> [TO-DO ITEM]: In the disclosure summary, what ratio does the controller use to compute the aggression factor for the first set of wheels?

> [TEXT PASSAGE]:
# # # #
SUMMARY OF THE DISCLOSURE
[0005] In one aspect of the present disclosure, a system for
providing torque assist in a vehicle having a first set of wheels
and a second set of wheels includes a hydrostatic transmission,
multiple speed sensors, and a controller. The hydrostatic
transmission includes a pair of pumps in which each of the pumps is
configured to output pressurized fluid therefrom. The hydrostatic
transmission also includes a pair of hydraulic motors that are
fluidly coupled to the pair of pumps and the first set of wheels
such that each hydraulic motor is configured to be driven by
pressurized fluid output from a corresponding one of the pumps.
[0006] The speed sensors are associated with the first and second
sets of wheels. Each speed sensor is configured to output a wheel
speed associated with a corresponding one of the first and second
sets of wheels. The controller is disposed in communication with
each speed sensor and each pump from the pair of pumps. The
controller is configured to compute an aggression factor for the
first set of wheels from a ratio between an average of the wheel
speeds for the second set of wheels and an average of the wheel
speeds for the first set of wheels, determine if the aggression
factor is greater than a first predefined limit, and selectively
actuate operation of the pair of pumps to drive the pair of
hydraulic motors so that corresponding ones of the planetary gear
sets are rotatively driven to provide torque to corresponding ones
of the first set of wheels.
# # # #
> [RECORDS SHOWN]:
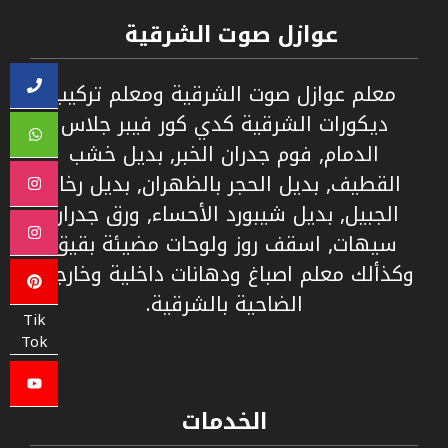
عوازل صوت الشرقية
معلم عوازل صوت الشرقية ومعلم تركيب
ديكورات الشرقية كدي كور فيبر جلاس
الدمام, فوم جدران الخبر, بديل خشب
القطيف, بديل الحجر بالظهران, بديل رخام
الجبيل, بديل شيبورد الأحساء, ورق جدران
سيهات, اسقف روز ولوحات مضيئة بقيق
وكذألك معلم اصباغ ودهانات داخلية وخارجية
الضاحية بالشرقية.
Tik
Tok
الخدمات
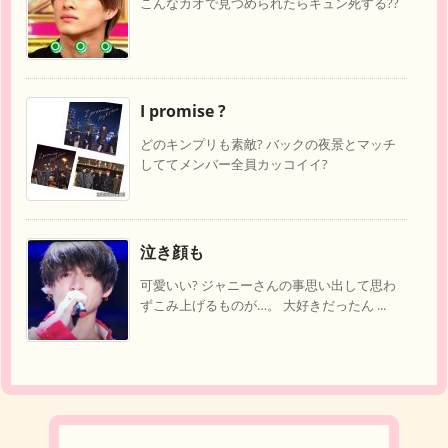
こんなカオで見つめられたらキュン死する??
I promise ?
どのキンプリも素敵? バックの夜景とマッチ
しててメンバー全員カッコイイ?
泣き顔も
可愛いい? ジャニーさんの事思い出して思わ
ずこみ上げるものが…。 大好きだったん ...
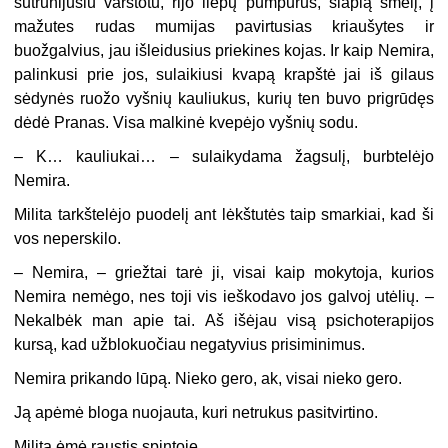
sutrūnijusiu varstotu, rijo liepų pumpurus, šlapią smėlį, į
mažutes rudas mumijas pavirtusias kriaušytes ir
buožgalvius, jau išleidusius priekines kojas. Ir kaip Nemira,
palinkusi prie jos, sulaikiusi kvapą krapštė jai iš gilaus
sėdynės ruožo vyšnių kauliukus, kurių ten buvo prigrūdęs
dėdė Pranas. Visa malkinė kvepėjo vyšnių sodu.
–
K… kauliukai… – sulaikydama žagsulį, burbtelėjo
Nemira.
Milita tarkštelėjo puodelį ant lėkštutės taip smarkiai, kad ši
vos neperskilo.
–
Nemira, – griežtai tarė ji, visai kaip mokytoja, kurios
Nemira nemėgo, nes toji vis ieškodavo jos galvoj utėlių. –
Nekalbėk man apie tai. Aš išėjau visą psichoterapijos
kursą, kad užblokuočiau negatyvius prisiminimus.
Nemira prikando lūpą. Nieko gero, ak, visai nieko gero.
Ją apėmė bloga nuojauta, kuri netrukus pasitvirtino.
Milita ėmė raustis spintoje.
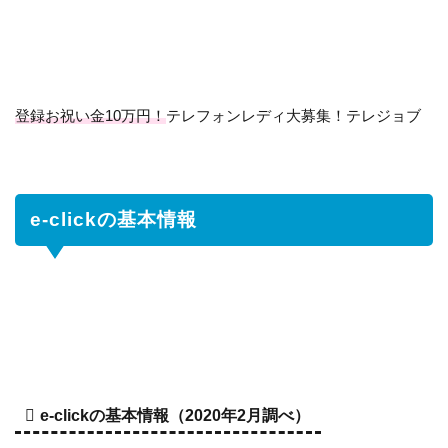
報
2
e-
click
の特
登録お祝い金10万円！
テレフォンレディ大募集！テレジョブ
徴は
3
ジ
ャ
ン
e-clickの基本情報
ル
別
プ
ロ
グ
ラ
ム
数
e-clickの基本情報（2020年2月調べ）
4
e-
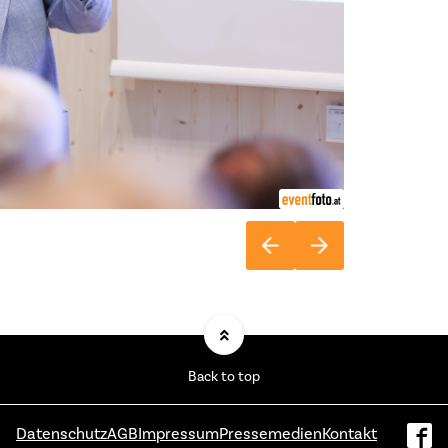
Back to top
Datenschutz
AGB
Impressum
Pressemedien
Kontakt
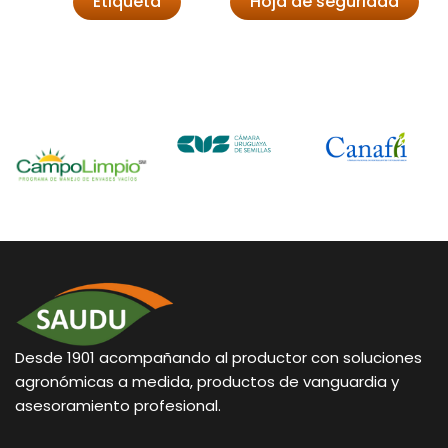
Etiqueta
Hoja de seguridad
Desde 1901 acompañando al productor con soluciones
agronómicas a medida, productos de vanguardia y
asesoramiento profesional.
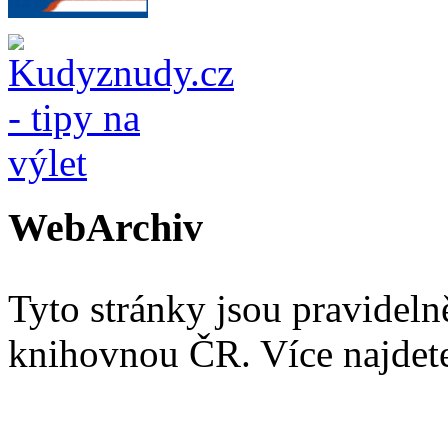
WebArchiv
Tyto stránky jsou pravidel
knihovnou ČR. Více najde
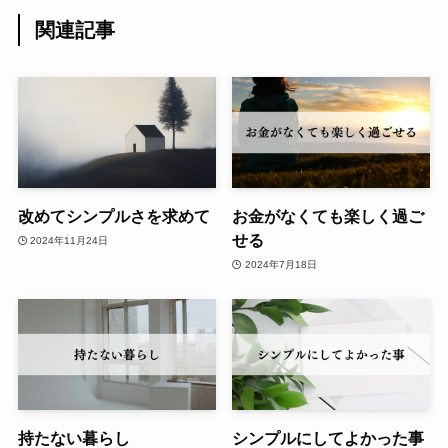
関連記事
改めてシンプルさを求めて
お金がなくても楽しく過ご
せる
2024年11月24日
2024年7月18日
持たない暮らし
シンプルにしてよかった事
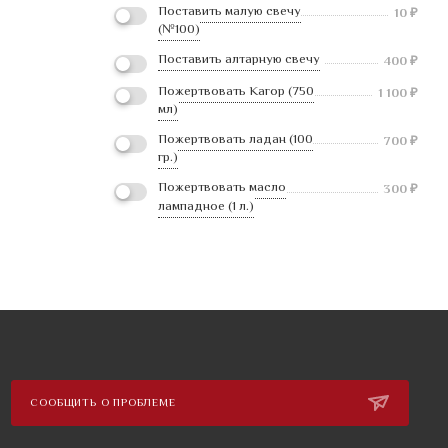
Поставить малую свечу
10
₽
(№100)
Поставить алтарную свечу
400
₽
Пожертвовать Кагор (750
1 100
₽
мл)
Пожертвовать ладан (100
700
₽
гр.)
Пожертвовать масло
300
₽
лампадное (1 л.)
СООБЩИТЬ О ПРОБЛЕМЕ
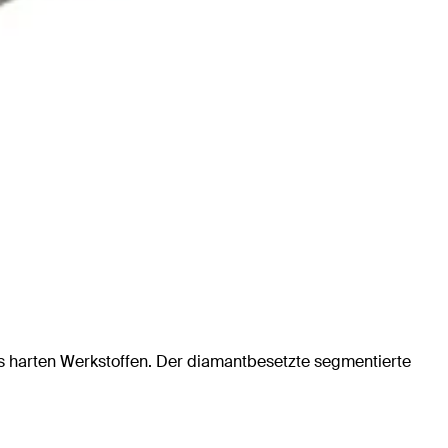
is harten Werkstoffen. Der diamantbesetzte segmentierte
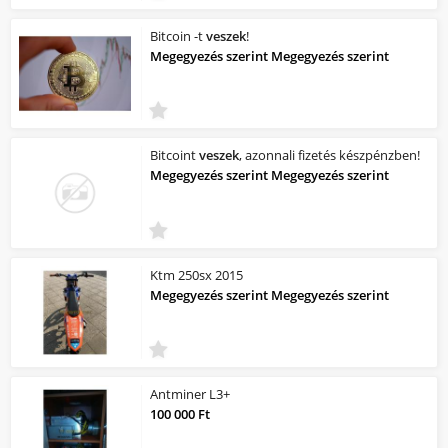
Bitcoin -t
veszek
!
Megegyezés szerint Megegyezés szerint
Bitcoint
veszek
, azonnali fizetés készpénzben!
Megegyezés szerint Megegyezés szerint
Ktm 250sx 2015
Megegyezés szerint Megegyezés szerint
Antminer L3+
100 000 Ft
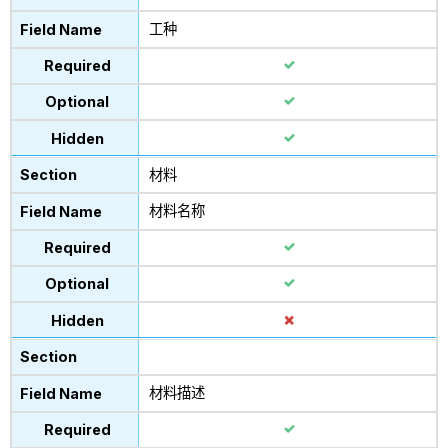
工种
材料
材料名称
材料描述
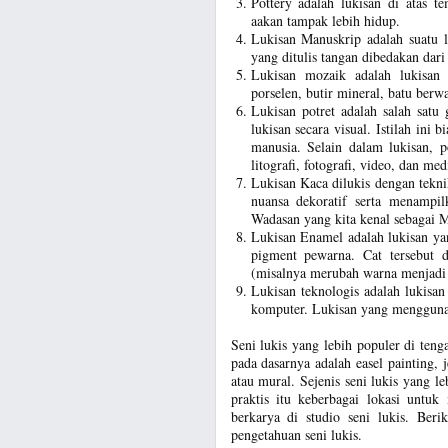
Pottery adalah lukisan di atas t
aakan tampak lebih hidup.
Lukisan Manuskrip adalah suatu l
yang ditulis tangan dibedakan dar
Lukisan mozaik adalah lukisan
porselen, butir mineral, batu berwa
Lukisan potret adalah salah satu
lukisan secara visual. Istilah ini
manusia. Selain dalam lukisan, po
litografi, fotografi, video, dan medi
Lukisan Kaca dilukis dengan tekni
nuansa dekoratif serta menamp
Wadasan yang kita kenal sebagai M
Lukisan Enamel adalah lukisan y
pigment pewarna. Cat tersebut 
(misalnya merubah warna menjadi p
Lukisan teknologis adalah lukisa
komputer. Lukisan yang menggunak
Seni lukis yang lebih populer di ten
pada dasarnya adalah easel painting, 
atau mural. Sejenis seni lukis yang l
praktis itu keberbagai lokasi untu
berkarya di studio seni lukis. Beri
pengetahuan seni lukis.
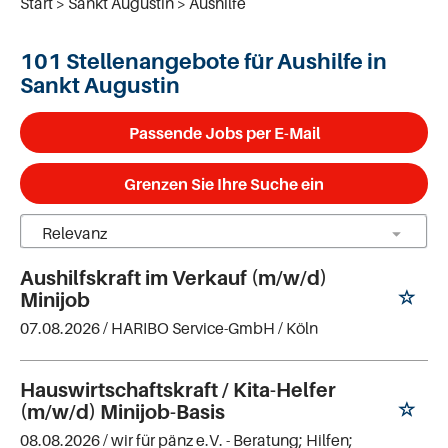
Start
Sankt Augustin
Aushilfe
101 Stellenangebote für Aushilfe in
Sankt Augustin
Passende Jobs per E-Mail
Grenzen Sie Ihre Suche ein
Aushilfskraft im Verkauf (m/w/d)
Minijob
07.08.2026 /
HARIBO Service-GmbH
/ Köln
Hauswirtschaftskraft / Kita-Helfer
(m/w/d) Minijob-Basis
08.08.2026 /
wir für pänz e.V. - Beratung; Hilfen;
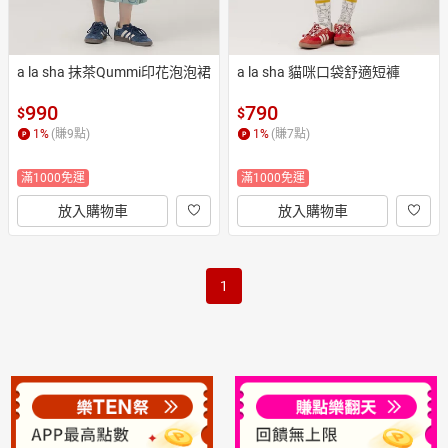
a la sha 抹茶Qummi印花泡泡裙
a la sha 貓咪口袋舒適短褲
990
790
$
$
1
%
(賺
9
點)
1
%
(賺
7
點)
滿1000免運
滿1000免運
放入購物車
放入購物車
1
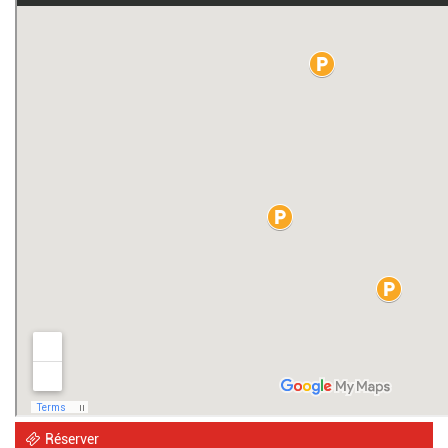
Réserver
# # # #
> [RESPONSE TO THIS TASK]: The ratio between the average of the wheel speeds for the second set of wheels and the average of the wheel speeds for the first set of wheels.